Collection entries:
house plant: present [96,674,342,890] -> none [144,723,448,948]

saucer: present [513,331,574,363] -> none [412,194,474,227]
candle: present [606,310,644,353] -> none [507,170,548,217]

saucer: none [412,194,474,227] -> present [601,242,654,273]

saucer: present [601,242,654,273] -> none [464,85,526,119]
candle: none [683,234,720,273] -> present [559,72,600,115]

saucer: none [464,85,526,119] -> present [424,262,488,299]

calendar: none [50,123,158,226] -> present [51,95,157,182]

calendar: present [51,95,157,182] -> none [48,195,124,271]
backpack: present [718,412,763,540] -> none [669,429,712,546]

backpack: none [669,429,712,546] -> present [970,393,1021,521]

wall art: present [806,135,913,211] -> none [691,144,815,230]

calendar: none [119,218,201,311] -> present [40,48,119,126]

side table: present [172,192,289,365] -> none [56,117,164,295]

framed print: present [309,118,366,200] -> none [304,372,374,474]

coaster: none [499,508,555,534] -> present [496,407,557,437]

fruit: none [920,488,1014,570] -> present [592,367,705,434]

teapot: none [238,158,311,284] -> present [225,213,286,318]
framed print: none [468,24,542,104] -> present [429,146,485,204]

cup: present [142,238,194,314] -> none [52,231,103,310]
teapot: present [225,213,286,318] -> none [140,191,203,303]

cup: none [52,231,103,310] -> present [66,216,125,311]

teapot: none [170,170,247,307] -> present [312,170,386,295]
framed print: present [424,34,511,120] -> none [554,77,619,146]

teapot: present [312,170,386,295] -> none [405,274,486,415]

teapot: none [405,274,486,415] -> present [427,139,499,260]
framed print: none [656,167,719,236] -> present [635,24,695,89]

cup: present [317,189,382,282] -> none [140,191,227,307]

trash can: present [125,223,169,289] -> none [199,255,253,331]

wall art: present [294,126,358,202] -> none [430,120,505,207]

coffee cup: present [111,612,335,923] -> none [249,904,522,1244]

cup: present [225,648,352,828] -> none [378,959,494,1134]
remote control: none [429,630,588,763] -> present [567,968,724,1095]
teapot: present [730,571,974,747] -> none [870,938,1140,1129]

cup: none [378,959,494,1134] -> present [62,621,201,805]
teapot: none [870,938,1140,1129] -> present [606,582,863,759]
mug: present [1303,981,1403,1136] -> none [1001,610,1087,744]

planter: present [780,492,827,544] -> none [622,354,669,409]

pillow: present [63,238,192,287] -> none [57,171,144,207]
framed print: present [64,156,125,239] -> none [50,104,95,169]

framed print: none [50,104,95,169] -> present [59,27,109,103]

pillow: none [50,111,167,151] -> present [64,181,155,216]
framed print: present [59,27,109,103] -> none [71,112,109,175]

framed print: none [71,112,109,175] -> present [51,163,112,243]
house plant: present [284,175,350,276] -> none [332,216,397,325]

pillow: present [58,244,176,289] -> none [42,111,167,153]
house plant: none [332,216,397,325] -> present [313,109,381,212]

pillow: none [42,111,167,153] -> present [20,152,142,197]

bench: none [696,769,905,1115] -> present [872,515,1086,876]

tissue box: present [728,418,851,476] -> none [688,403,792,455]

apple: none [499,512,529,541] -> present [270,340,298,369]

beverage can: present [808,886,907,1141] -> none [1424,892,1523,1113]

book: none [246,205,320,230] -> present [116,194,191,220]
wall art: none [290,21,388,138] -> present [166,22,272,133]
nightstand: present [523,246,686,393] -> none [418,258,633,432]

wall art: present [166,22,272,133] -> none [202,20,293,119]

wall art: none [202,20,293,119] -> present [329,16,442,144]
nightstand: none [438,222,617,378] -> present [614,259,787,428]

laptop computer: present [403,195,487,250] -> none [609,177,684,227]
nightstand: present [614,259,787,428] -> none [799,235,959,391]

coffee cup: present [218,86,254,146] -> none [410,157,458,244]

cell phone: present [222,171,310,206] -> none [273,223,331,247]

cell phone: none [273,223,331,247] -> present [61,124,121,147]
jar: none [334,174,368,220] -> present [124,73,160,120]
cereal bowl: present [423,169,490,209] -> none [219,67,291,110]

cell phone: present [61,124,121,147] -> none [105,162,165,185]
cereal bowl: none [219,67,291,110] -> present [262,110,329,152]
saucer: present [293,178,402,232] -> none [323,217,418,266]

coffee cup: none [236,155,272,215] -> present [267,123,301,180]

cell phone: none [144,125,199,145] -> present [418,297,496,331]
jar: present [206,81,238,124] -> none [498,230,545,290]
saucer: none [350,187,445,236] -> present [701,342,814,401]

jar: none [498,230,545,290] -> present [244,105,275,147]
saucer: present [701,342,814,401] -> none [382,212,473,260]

**Aim of the exercise**
The job here is to find each line above with the word "house" and copy it.

**Final answer**
house plant: present [96,674,342,890] -> none [144,723,448,948]
house plant: present [284,175,350,276] -> none [332,216,397,325]
house plant: none [332,216,397,325] -> present [313,109,381,212]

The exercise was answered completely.